Now located at 107 Fourth Ave. NE in downtown Austin, Deno’s offers six tables for card playing, a pool table and a dart board. The business previously was located across the street, just east of where the Youth Activity Center-Downtown is located. Deno’s current location used to house Classic Awards.
Open 8 a.m. to 6 p.m. seven days a week, Lecakis said anybody from age 18 to 88 visits Deno’s to take in the atmosphere and a game or two.
"Right now my oldest customer is 85," he said. Some customers even choose to take Buster for a walk instead of or as a break from playing cards.
Lecakis runs his business with the help of assistant manager Jerry Salisbury.
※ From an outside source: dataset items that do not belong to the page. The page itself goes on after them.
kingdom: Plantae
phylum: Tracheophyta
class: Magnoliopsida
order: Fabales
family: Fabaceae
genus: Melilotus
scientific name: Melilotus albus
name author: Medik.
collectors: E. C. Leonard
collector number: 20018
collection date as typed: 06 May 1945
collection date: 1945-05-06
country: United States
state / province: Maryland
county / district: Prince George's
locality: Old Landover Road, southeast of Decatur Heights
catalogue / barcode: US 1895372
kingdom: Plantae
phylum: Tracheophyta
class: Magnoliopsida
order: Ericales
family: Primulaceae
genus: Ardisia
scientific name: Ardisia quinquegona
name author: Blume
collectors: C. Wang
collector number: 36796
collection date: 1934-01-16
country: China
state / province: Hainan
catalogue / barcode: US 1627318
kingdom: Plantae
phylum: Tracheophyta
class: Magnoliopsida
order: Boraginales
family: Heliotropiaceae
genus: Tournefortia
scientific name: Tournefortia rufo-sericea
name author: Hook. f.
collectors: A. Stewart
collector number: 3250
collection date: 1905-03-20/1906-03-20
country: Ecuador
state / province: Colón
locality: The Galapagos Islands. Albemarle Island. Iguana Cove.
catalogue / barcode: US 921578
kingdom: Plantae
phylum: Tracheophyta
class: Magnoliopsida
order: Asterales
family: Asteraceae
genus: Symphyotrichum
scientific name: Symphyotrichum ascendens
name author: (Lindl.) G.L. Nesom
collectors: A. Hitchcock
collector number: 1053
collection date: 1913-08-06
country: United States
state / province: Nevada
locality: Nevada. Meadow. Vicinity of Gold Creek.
Through many generations, the arcade was a fixture in Austin’s downtown. Lecakis said Chris and Joe Boch started the arcade and it changed hands at least two times before he bought it.
He charges customers an average hourly rate of $1.20 per person to play cards. He sells coffee, chips and pop at the counter and stresses no alcoholic beverages are allowed. He has cards and games for the customers to use inside the business.
He said most of his customers are reformed alcoholics. Others consider themselves too young to go to the Mower County Senior Center.
"It’s like a little club," Lecakis said of Deno’s.
Lecakis sees his business as a return to another era, when card rooms were more commonplace.
"At one time there were more than six card rooms in Austin," he said. "Now we’re just down to one."
He was born and raised in Austin and graduated from Austin High School. When asked what he wanted to do after graduating, he said, "I wanted to do just what I’m doing right now."
He is unmarried and his only "child," he said, is Buster. He is rather attached to this city: "I wouldn’t be here if I didn’t like Austin."
He plans to stay in Austin, at least into the foreseeable future. In the future, he expects to bring some arcade games into the building, but right now a few decks of cards are more than enough to bring Austin residents in.